Norm
EO §7Kopf
SZ 23/315
Spruch
Ein Anspruch auf Beseitigung eines Vorhängeschlosses und auf Entfernung von Gegenständen aus einem Zimmer auf Grund einer im Besitzstörungsverfahren erlassenen einstweiligen Verfügung ist nicht nach § 349 EO., sondern nach § 353 EO. durchzusetzen.
Entscheidung vom 3. November 1950, 3 Ob 600/50.

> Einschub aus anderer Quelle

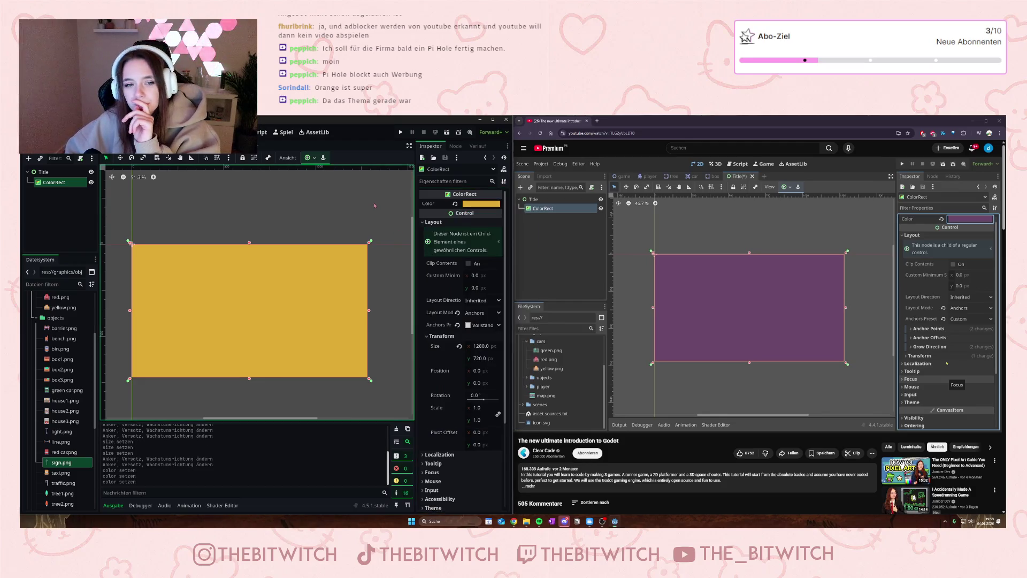
click(850, 389)
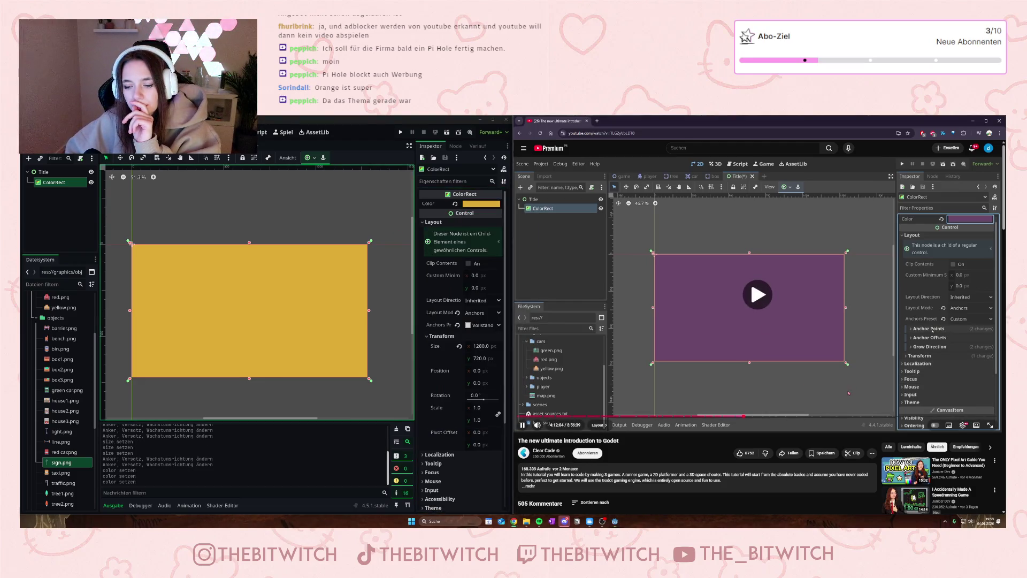
click(848, 393)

I. Instanz: Bezirksgericht Deutschlandsberg; II. Instanz:
Landesgericht für Zivilrechtssachen Graz.
Text
Auf Grund der im Besitzstörungsverfahren erlassenen einstweiligen Verfügung des Bezirksgerichtes Deutschlandsberg vom 30. August 1950, C 200/50-4, mit der a) dem Antragsgegner und nunmehrigen Verpflichteten verboten wurde, weitere Gegenstände in die rechts vom Bodeneingang gelegene Dachzimmerwohnung des Hauses zu bringen, b) das Verbot an den Verpflichteten gerichtet wurde, das an der Tür angebrachte Vorhängeschloß zu entfernen und die von ihm bereits eingebrachten Gegenstände aus dieser Wohnung zu entfernen, schließlich c) die Dachzimmerwohnung nicht mehr zu betreten, widrigenfalls im Falle des Zuwiderhandelns gegen das Verbot bzw. Gebot zu a) und c) über den Verpflichteten eine Ordnungsstrafe von 100 S verhängt werden würde, und bei Nichtentsprechen im Falle b) die betreibende Partei auf ihren Antrag ermächtigt werde, auf Kosten des Verpflichteten das Vorhängeschloß und die vom Verpflichteten eingebrachten Gegenstände aus der Dachzimmerwohnung zu entfernen, wurde die Exekution gemäß § 353 EO. durch die der betreibenden Partei erteilte Ermächtigung, auf Kosten des Verpflichteten das an der im Dachgeschoß des Hauses Deutschlandsberg Nr. 94 rechts vom Eingang gelegene Dachzimmerwohnung vom Verpflichteten angebrachte Vorhängeschloß und die von ihm in diese Wohnung eingebrachten Gegenstände zu entfernen bzw. entfernen zu lassen, vom Exekutionsgericht bewilligt.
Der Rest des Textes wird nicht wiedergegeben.